Is there a way to make mouse drag up zoom in and mouse drag down zoom out?
Reviewing the current state of your SlicerQReads custom app, it appears you are using a modified Slicer version that has already swapped some zoom/pan functionality for mouse clicks by way of this commit. For inverting zoom in/out based on those mouse interactions I would suggest to look in those same files as that commit to then invert some more logic.
Here’s how I attempted to reverse the zoom mouse drag direction…
Changed the following code in vtkMRMLSliceIntersectionWidget.cxx (MouseWheelForward = Zoom In / MouseWheelBackward = Zoom out) …
this->SetEventTranslation(WidgetStateIdle, vtkCommand::MouseWheelForwardEvent, vtkEvent::ControlModifier, WidgetEventZoomInSlice); // DVP swapped Zoom In and Zoom Out
this->SetEventTranslation(WidgetStateIdle, vtkCommand::MouseWheelBackwardEvent, vtkEvent::ControlModifier, WidgetEventZoomOutSlice); // DVP swapped Zoom In and Zoom Out
… And these lines in the PyObject *PyvtkMRMLSliceIntersectionWidget_ClassNew() method in vtkMRMLSliceIntersectionWidgetPython.cxx
I made the above changes. I simply swapped the zoom in/out Signals slots so that in calls out and out calls in. For instance…
The WidgetEventZoomInSlice (Zoom In) signal calls the opposite (Zoom Out) function, vtkMRMLSliceIntersectionWidget::WidgetEventZoomOutSlice, and visa versa.

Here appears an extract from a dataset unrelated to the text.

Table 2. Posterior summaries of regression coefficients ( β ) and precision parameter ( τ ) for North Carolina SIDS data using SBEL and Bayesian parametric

Changing the mapping like this is fine, but it would be a bit more future-proof if you did not change the Slicer core source code but instead you would run some Python code at startup to change the mapping. See example here.

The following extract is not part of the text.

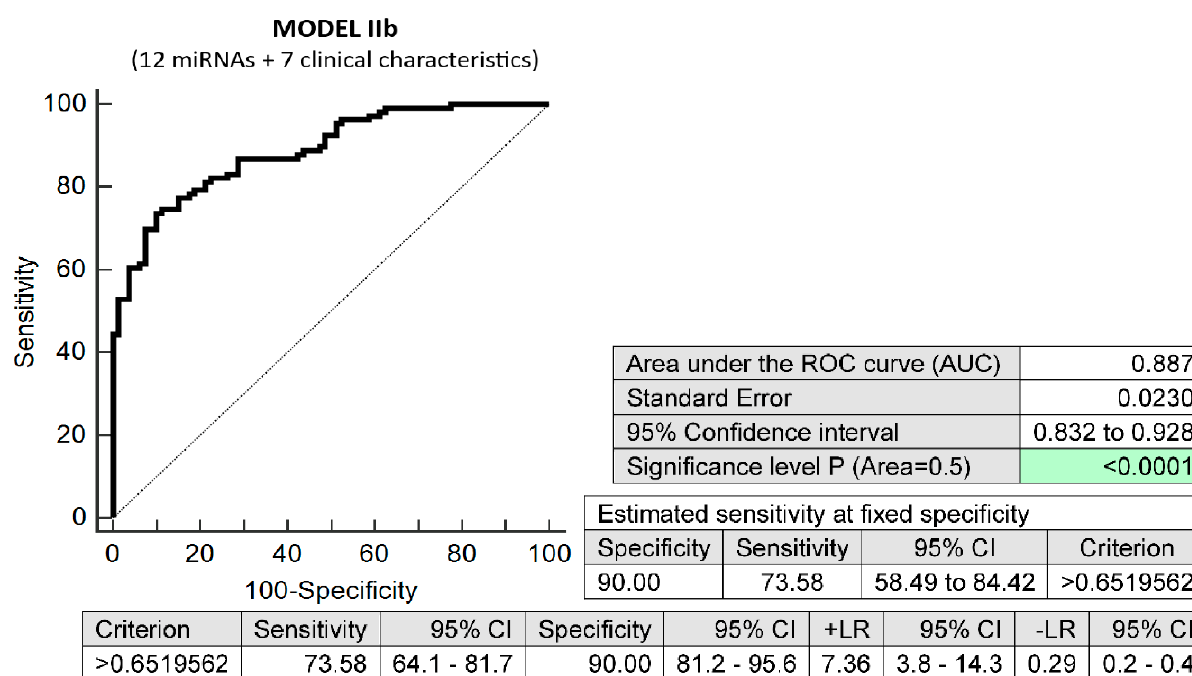
Figure 6. ROC analysis—prediction model IIb for preterm birth before 37 gestational weeks. Combination of seven maternal clinical characteristics (age and body mass index values at first trimester of gestation, treatment of infertility with techniques of assisted reproduction, preterm birth <37 gestational weeks in previous pregnancy(ies), the presence of any kind of autoimmune disease (RA, SLE, APS, T1DM, or other autoimmunity), positive first-trimester screening for early PE before 34 gestational weeks and/or FGR before 37 gestational weeks using the FMF algorithm, and positive first-trimester screening for PTB before 34 gestational weeks using the FMF algorithm) and 12 dysregulated microRNA biomarkers (miR-16-5p, miR-20b-5p, miR-21-5p, miR-24-3p, miR-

@lassoan, I disagree that it’s fine. I’d like your way much better if I can now figure out the correct parameters to use for the Zoom mouse drag and mouse wheel direction.

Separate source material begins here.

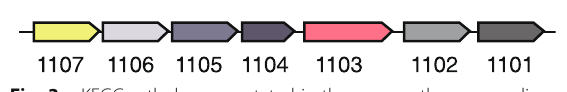
Fig. 3 a KEGG orthologs annotated in the gene pathway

Hello @lassoan, I stayed up till past 2 in the morning trying to figure out the secret formula for changing the zoom in/out mouse drag direction using Python. Then I began to wonder why @jcfr did not use Python here
It should not be necessary to look into the generated Python wrapper. It is the exact translation of the corresponding header file to a Python object. It contains no additional information compared to the header file.
Changing the translation from GUI event to widget event in the constructor should work well. Changing it in Python is more flexible, but you need to do it for each view (and if you switch layout then you need to do it for the newly created view, too). Also make sure to remove the old mapping before trying to add a new one.